▶ Directive
From the listing, collect all lines containing the word "feelsaceman".

▶ Material provided
+++++
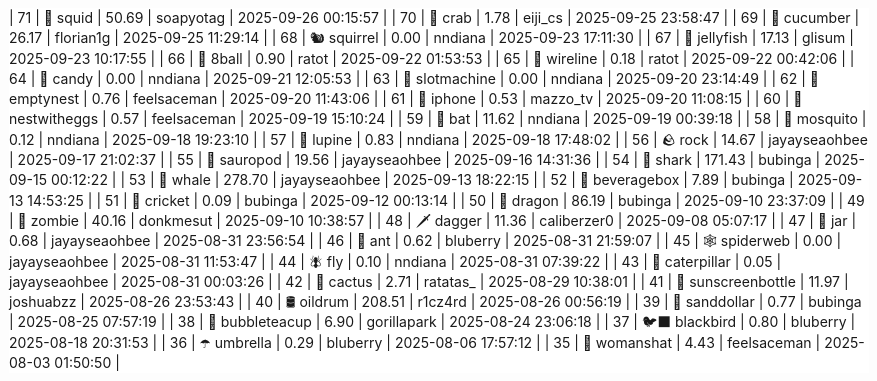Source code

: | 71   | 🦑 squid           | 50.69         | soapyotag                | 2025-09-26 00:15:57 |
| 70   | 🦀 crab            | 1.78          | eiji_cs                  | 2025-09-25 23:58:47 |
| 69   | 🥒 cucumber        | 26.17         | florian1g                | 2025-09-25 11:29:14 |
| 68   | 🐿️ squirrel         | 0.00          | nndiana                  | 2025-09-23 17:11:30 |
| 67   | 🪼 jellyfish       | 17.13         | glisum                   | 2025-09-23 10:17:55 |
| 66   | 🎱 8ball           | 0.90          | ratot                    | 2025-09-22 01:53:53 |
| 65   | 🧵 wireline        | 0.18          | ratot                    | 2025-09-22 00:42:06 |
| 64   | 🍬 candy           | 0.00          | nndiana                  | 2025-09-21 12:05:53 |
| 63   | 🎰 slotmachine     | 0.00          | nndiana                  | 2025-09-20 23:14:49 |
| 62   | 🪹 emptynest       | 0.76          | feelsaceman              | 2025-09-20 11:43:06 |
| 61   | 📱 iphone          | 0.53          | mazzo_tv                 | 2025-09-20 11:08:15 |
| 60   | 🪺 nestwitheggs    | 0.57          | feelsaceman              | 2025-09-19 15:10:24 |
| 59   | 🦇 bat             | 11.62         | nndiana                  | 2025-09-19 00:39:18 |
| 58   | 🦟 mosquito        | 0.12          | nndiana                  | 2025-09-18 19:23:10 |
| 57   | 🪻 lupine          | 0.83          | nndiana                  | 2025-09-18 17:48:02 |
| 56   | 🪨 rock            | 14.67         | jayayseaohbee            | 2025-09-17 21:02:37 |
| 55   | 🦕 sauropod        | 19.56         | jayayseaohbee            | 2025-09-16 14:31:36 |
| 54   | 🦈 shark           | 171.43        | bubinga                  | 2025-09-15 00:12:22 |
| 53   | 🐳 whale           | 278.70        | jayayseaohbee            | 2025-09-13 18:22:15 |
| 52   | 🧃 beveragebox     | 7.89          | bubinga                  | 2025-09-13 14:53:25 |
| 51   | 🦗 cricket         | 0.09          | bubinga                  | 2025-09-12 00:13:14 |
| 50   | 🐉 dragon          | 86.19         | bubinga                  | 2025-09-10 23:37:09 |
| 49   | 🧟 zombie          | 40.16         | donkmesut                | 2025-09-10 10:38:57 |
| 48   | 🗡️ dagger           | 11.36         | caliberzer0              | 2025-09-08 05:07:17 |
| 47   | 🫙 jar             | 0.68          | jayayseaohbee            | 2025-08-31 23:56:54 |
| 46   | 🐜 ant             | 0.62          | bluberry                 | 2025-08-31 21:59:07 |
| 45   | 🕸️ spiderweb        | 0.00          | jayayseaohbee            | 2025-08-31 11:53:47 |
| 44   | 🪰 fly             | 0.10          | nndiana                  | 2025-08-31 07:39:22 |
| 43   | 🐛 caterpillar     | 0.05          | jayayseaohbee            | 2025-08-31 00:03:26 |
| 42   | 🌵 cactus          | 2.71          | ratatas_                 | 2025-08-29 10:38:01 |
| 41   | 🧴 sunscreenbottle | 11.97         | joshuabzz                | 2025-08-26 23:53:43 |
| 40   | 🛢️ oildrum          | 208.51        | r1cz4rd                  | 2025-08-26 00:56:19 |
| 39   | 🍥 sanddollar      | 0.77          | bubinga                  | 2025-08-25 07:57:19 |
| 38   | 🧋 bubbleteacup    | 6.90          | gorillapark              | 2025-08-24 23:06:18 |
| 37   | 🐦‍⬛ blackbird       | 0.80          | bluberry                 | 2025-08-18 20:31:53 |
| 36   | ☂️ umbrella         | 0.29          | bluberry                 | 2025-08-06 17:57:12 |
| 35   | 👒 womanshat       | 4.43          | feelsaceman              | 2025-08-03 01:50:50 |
+++++
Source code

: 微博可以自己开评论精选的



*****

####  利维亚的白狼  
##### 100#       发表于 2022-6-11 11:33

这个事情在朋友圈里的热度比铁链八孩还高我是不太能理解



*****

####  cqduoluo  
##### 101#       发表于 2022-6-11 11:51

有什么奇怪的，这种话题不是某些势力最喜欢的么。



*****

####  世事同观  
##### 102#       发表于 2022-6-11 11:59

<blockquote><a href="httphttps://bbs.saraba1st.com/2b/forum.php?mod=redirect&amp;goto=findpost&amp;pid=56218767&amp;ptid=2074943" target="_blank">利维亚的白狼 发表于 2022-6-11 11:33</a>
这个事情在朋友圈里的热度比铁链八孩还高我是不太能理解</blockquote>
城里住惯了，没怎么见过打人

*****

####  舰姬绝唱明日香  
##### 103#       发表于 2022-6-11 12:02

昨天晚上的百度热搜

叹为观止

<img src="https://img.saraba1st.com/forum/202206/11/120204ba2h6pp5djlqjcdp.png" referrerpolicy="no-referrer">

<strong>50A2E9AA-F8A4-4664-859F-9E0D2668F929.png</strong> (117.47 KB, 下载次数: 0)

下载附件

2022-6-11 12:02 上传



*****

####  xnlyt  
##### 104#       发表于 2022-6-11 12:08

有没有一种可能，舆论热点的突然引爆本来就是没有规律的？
+++++
▶ Written answer
| 62   | 🪹 emptynest       | 0.76          | feelsaceman              | 2025-09-20 11:43:06 |
| 60   | 🪺 nestwitheggs    | 0.57          | feelsaceman              | 2025-09-19 15:10:24 |
| 35   | 👒 womanshat       | 4.43          | feelsaceman              | 2025-08-03 01:50:50 |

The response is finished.